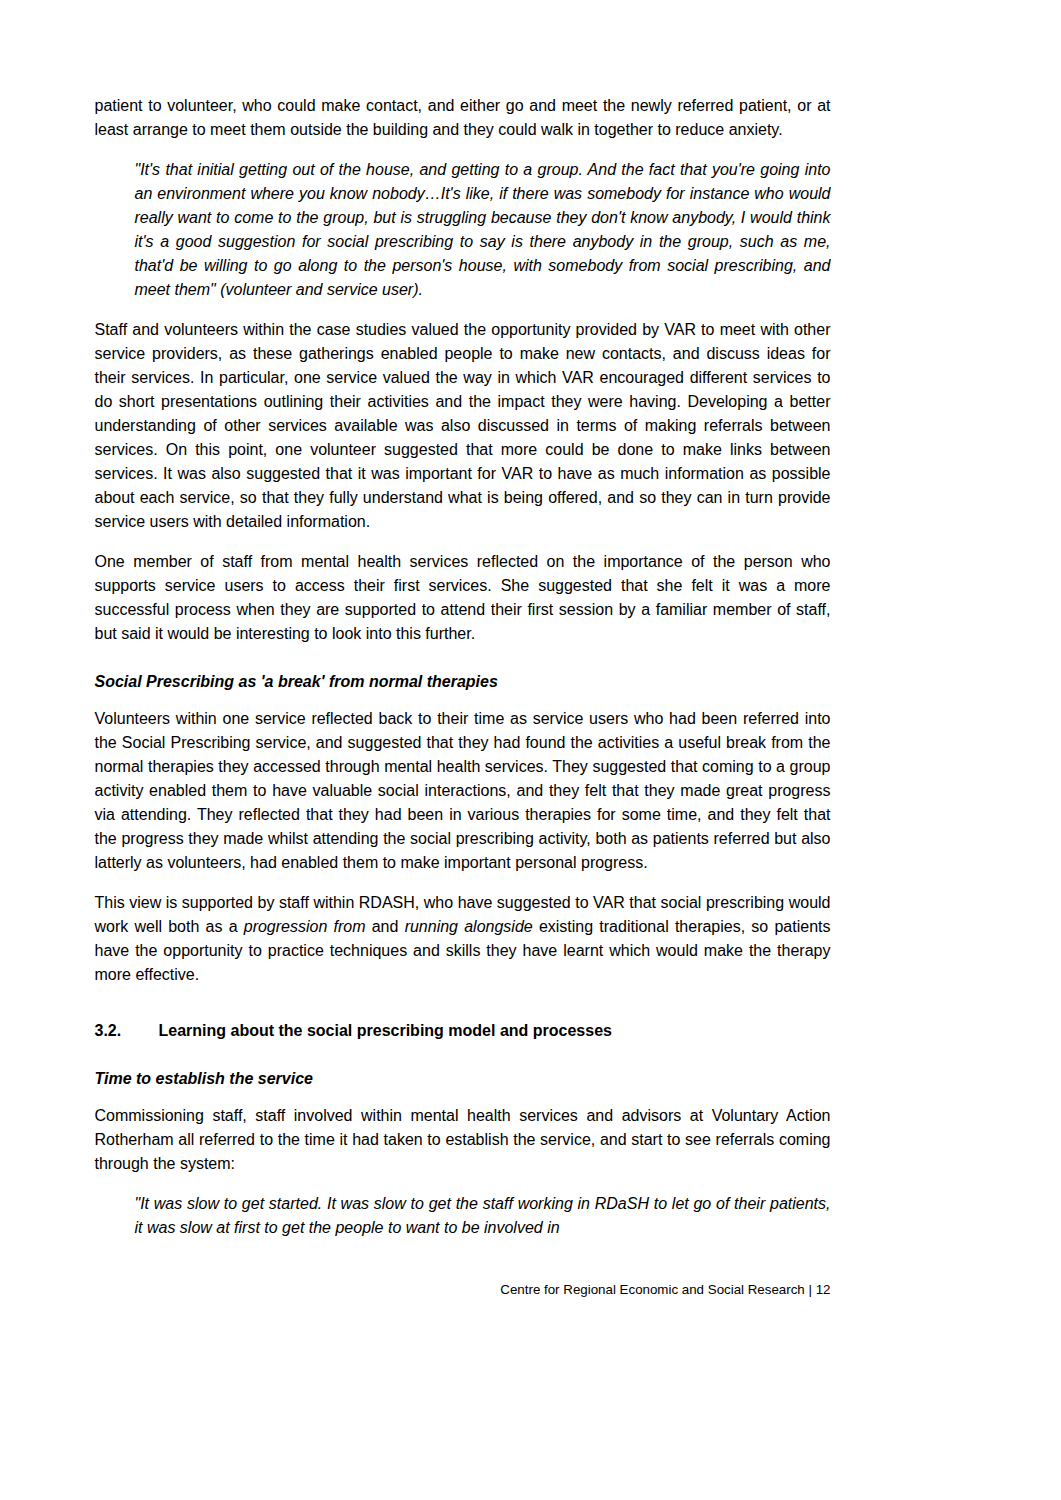patient to volunteer, who could make contact, and either go and meet the newly referred patient, or at least arrange to meet them outside the building and they could walk in together to reduce anxiety.
"It's that initial getting out of the house, and getting to a group. And the fact that you're going into an environment where you know nobody…It's like, if there was somebody for instance who would really want to come to the group, but is struggling because they don't know anybody, I would think it's a good suggestion for social prescribing to say is there anybody in the group, such as me, that'd be willing to go along to the person's house, with somebody from social prescribing, and meet them" (volunteer and service user).
Staff and volunteers within the case studies valued the opportunity provided by VAR to meet with other service providers, as these gatherings enabled people to make new contacts, and discuss ideas for their services. In particular, one service valued the way in which VAR encouraged different services to do short presentations outlining their activities and the impact they were having. Developing a better understanding of other services available was also discussed in terms of making referrals between services. On this point, one volunteer suggested that more could be done to make links between services. It was also suggested that it was important for VAR to have as much information as possible about each service, so that they fully understand what is being offered, and so they can in turn provide service users with detailed information.
One member of staff from mental health services reflected on the importance of the person who supports service users to access their first services. She suggested that she felt it was a more successful process when they are supported to attend their first session by a familiar member of staff, but said it would be interesting to look into this further.
Social Prescribing as 'a break' from normal therapies
Volunteers within one service reflected back to their time as service users who had been referred into the Social Prescribing service, and suggested that they had found the activities a useful break from the normal therapies they accessed through mental health services. They suggested that coming to a group activity enabled them to have valuable social interactions, and they felt that they made great progress via attending. They reflected that they had been in various therapies for some time, and they felt that the progress they made whilst attending the social prescribing activity, both as patients referred but also latterly as volunteers, had enabled them to make important personal progress.
This view is supported by staff within RDASH, who have suggested to VAR that social prescribing would work well both as a progression from and running alongside existing traditional therapies, so patients have the opportunity to practice techniques and skills they have learnt which would make the therapy more effective.
3.2.
Learning about the social prescribing model and processes
Time to establish the service
Commissioning staff, staff involved within mental health services and advisors at Voluntary Action Rotherham all referred to the time it had taken to establish the service, and start to see referrals coming through the system:
"It was slow to get started. It was slow to get the staff working in RDaSH to let go of their patients, it was slow at first to get the people to want to be involved in
Centre for Regional Economic and Social Research | 12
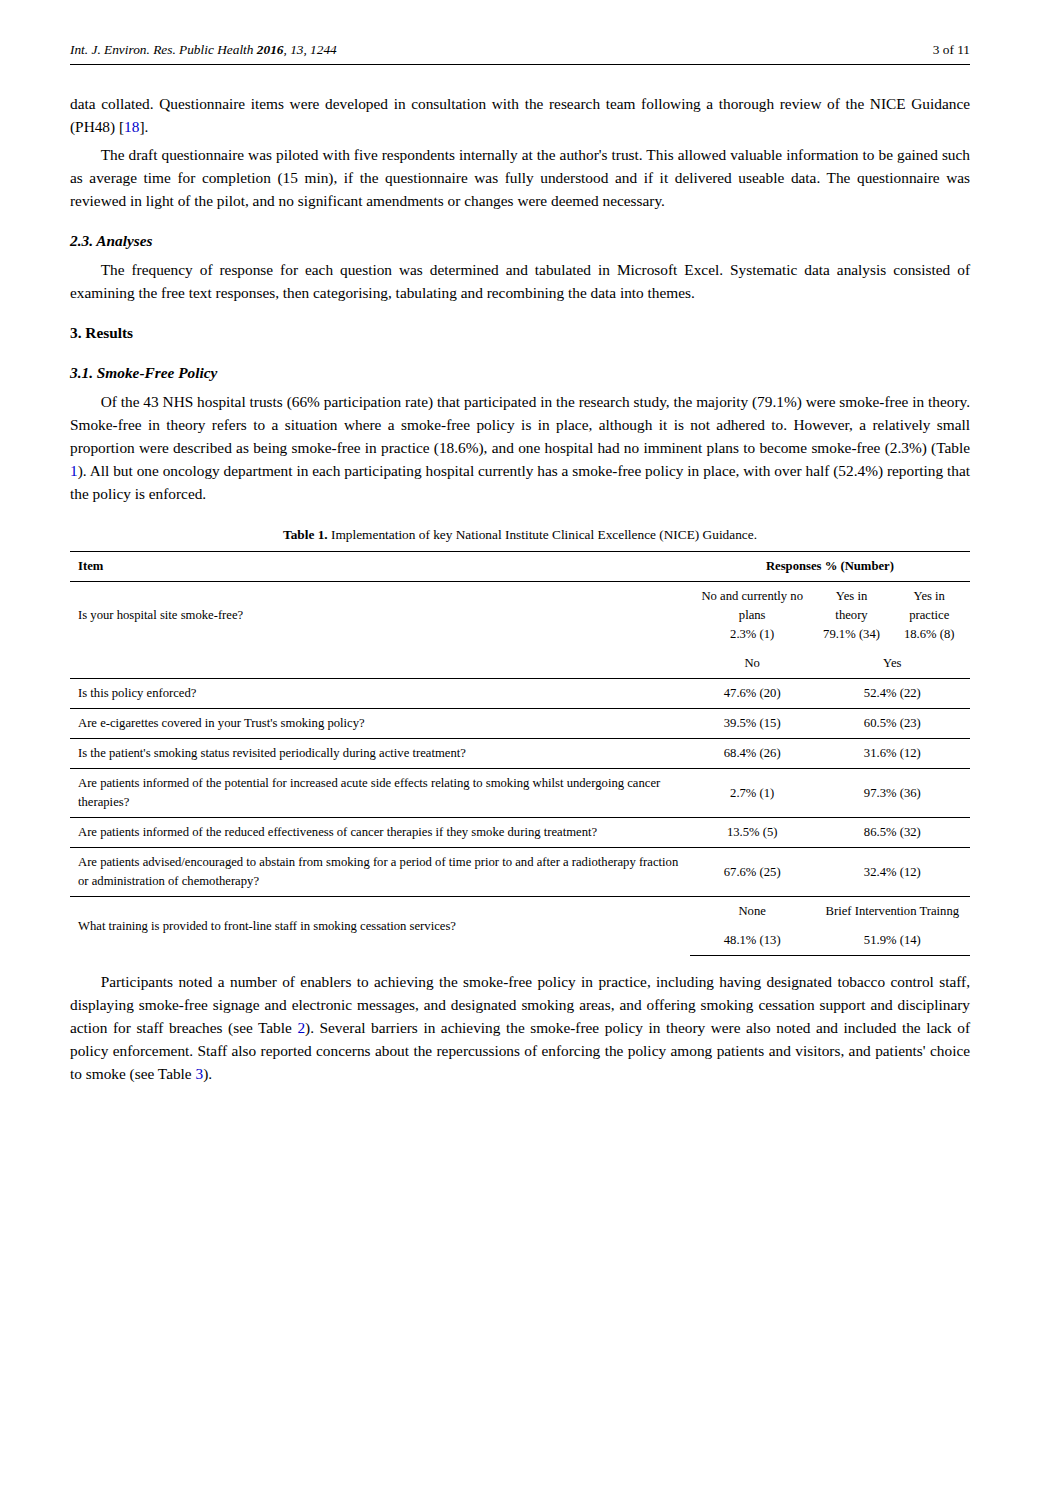Int. J. Environ. Res. Public Health 2016, 13, 1244 3 of 11
data collated. Questionnaire items were developed in consultation with the research team following a thorough review of the NICE Guidance (PH48) [18].
The draft questionnaire was piloted with five respondents internally at the author's trust. This allowed valuable information to be gained such as average time for completion (15 min), if the questionnaire was fully understood and if it delivered useable data. The questionnaire was reviewed in light of the pilot, and no significant amendments or changes were deemed necessary.
2.3. Analyses
The frequency of response for each question was determined and tabulated in Microsoft Excel. Systematic data analysis consisted of examining the free text responses, then categorising, tabulating and recombining the data into themes.
3. Results
3.1. Smoke-Free Policy
Of the 43 NHS hospital trusts (66% participation rate) that participated in the research study, the majority (79.1%) were smoke-free in theory. Smoke-free in theory refers to a situation where a smoke-free policy is in place, although it is not adhered to. However, a relatively small proportion were described as being smoke-free in practice (18.6%), and one hospital had no imminent plans to become smoke-free (2.3%) (Table 1). All but one oncology department in each participating hospital currently has a smoke-free policy in place, with over half (52.4%) reporting that the policy is enforced.
Table 1. Implementation of key National Institute Clinical Excellence (NICE) Guidance.
| Item | Responses % (Number) |
| --- | --- |
| Is your hospital site smoke-free? | No and currently no plans 2.3% (1) | Yes in theory 79.1% (34) | Yes in practice 18.6% (8) |
| | No | Yes |
| Is this policy enforced? | 47.6% (20) | 52.4% (22) |
| Are e-cigarettes covered in your Trust's smoking policy? | 39.5% (15) | 60.5% (23) |
| Is the patient's smoking status revisited periodically during active treatment? | 68.4% (26) | 31.6% (12) |
| Are patients informed of the potential for increased acute side effects relating to smoking whilst undergoing cancer therapies? | 2.7% (1) | 97.3% (36) |
| Are patients informed of the reduced effectiveness of cancer therapies if they smoke during treatment? | 13.5% (5) | 86.5% (32) |
| Are patients advised/encouraged to abstain from smoking for a period of time prior to and after a radiotherapy fraction or administration of chemotherapy? | 67.6% (25) | 32.4% (12) |
| What training is provided to front-line staff in smoking cessation services? | None | Brief Intervention Trainng |
| 48.1% (13) | 51.9% (14) |
Participants noted a number of enablers to achieving the smoke-free policy in practice, including having designated tobacco control staff, displaying smoke-free signage and electronic messages, and designated smoking areas, and offering smoking cessation support and disciplinary action for staff breaches (see Table 2). Several barriers in achieving the smoke-free policy in theory were also noted and included the lack of policy enforcement. Staff also reported concerns about the repercussions of enforcing the policy among patients and visitors, and patients' choice to smoke (see Table 3).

——

• _Exercise prompt_: Transcribe the whole listing exactly as it stands, apart from the pictures.

• _Answer space_:
patient to volunteer, who could make contact, and either go and meet the newly referred patient, or at least arrange to meet them outside the building and they could walk in together to reduce anxiety.
"It's that initial getting out of the house, and getting to a group. And the fact that you're going into an environment where you know nobody…It's like, if there was somebody for instance who would really want to come to the group, but is struggling because they don't know anybody, I would think it's a good suggestion for social prescribing to say is there anybody in the group, such as me, that'd be willing to go along to the person's house, with somebody from social prescribing, and meet them" (volunteer and service user).
Staff and volunteers within the case studies valued the opportunity provided by VAR to meet with other service providers, as these gatherings enabled people to make new contacts, and discuss ideas for their services. In particular, one service valued the way in which VAR encouraged different services to do short presentations outlining their activities and the impact they were having. Developing a better understanding of other services available was also discussed in terms of making referrals between services. On this point, one volunteer suggested that more could be done to make links between services. It was also suggested that it was important for VAR to have as much information as possible about each service, so that they fully understand what is being offered, and so they can in turn provide service users with detailed information.
One member of staff from mental health services reflected on the importance of the person who supports service users to access their first services. She suggested that she felt it was a more successful process when they are supported to attend their first session by a familiar member of staff, but said it would be interesting to look into this further.
Social Prescribing as 'a break' from normal therapies
Volunteers within one service reflected back to their time as service users who had been referred into the Social Prescribing service, and suggested that they had found the activities a useful break from the normal therapies they accessed through mental health services. They suggested that coming to a group activity enabled them to have valuable social interactions, and they felt that they made great progress via attending. They reflected that they had been in various therapies for some time, and they felt that the progress they made whilst attending the social prescribing activity, both as patients referred but also latterly as volunteers, had enabled them to make important personal progress.
This view is supported by staff within RDASH, who have suggested to VAR that social prescribing would work well both as a progression from and running alongside existing traditional therapies, so patients have the opportunity to practice techniques and skills they have learnt which would make the therapy more effective.
3.2.
Learning about the social prescribing model and processes
Time to establish the service
Commissioning staff, staff involved within mental health services and advisors at Voluntary Action Rotherham all referred to the time it had taken to establish the service, and start to see referrals coming through the system:
"It was slow to get started. It was slow to get the staff working in RDaSH to let go of their patients, it was slow at first to get the people to want to be involved in
Centre for Regional Economic and Social Research | 12
Int. J. Environ. Res. Public Health 2016, 13, 1244 3 of 11
data collated. Questionnaire items were developed in consultation with the research team following a thorough review of the NICE Guidance (PH48) [18].
The draft questionnaire was piloted with five respondents internally at the author's trust. This allowed valuable information to be gained such as average time for completion (15 min), if the questionnaire was fully understood and if it delivered useable data. The questionnaire was reviewed in light of the pilot, and no significant amendments or changes were deemed necessary.
2.3. Analyses
The frequency of response for each question was determined and tabulated in Microsoft Excel. Systematic data analysis consisted of examining the free text responses, then categorising, tabulating and recombining the data into themes.
3. Results
3.1. Smoke-Free Policy
Of the 43 NHS hospital trusts (66% participation rate) that participated in the research study, the majority (79.1%) were smoke-free in theory. Smoke-free in theory refers to a situation where a smoke-free policy is in place, although it is not adhered to. However, a relatively small proportion were described as being smoke-free in practice (18.6%), and one hospital had no imminent plans to become smoke-free (2.3%) (Table 1). All but one oncology department in each participating hospital currently has a smoke-free policy in place, with over half (52.4%) reporting that the policy is enforced.
Table 1. Implementation of key National Institute Clinical Excellence (NICE) Guidance.
| Item | Responses % (Number) |
| --- | --- |
| Is your hospital site smoke-free? | No and currently no plans 2.3% (1) | Yes in theory 79.1% (34) | Yes in practice 18.6% (8) |
| | No | Yes |
| Is this policy enforced? | 47.6% (20) | 52.4% (22) |
| Are e-cigarettes covered in your Trust's smoking policy? | 39.5% (15) | 60.5% (23) |
| Is the patient's smoking status revisited periodically during active treatment? | 68.4% (26) | 31.6% (12) |
| Are patients informed of the potential for increased acute side effects relating to smoking whilst undergoing cancer therapies? | 2.7% (1) | 97.3% (36) |
| Are patients informed of the reduced effectiveness of cancer therapies if they smoke during treatment? | 13.5% (5) | 86.5% (32) |
| Are patients advised/encouraged to abstain from smoking for a period of time prior to and after a radiotherapy fraction or administration of chemotherapy? | 67.6% (25) | 32.4% (12) |
| What training is provided to front-line staff in smoking cessation services? | None | Brief Intervention Trainng |
| 48.1% (13) | 51.9% (14) |
Participants noted a number of enablers to achieving the smoke-free policy in practice, including having designated tobacco control staff, displaying smoke-free signage and electronic messages, and designated smoking areas, and offering smoking cessation support and disciplinary action for staff breaches (see Table 2). Several barriers in achieving the smoke-free policy in theory were also noted and included the lack of policy enforcement. Staff also reported concerns about the repercussions of enforcing the policy among patients and visitors, and patients' choice to smoke (see Table 3).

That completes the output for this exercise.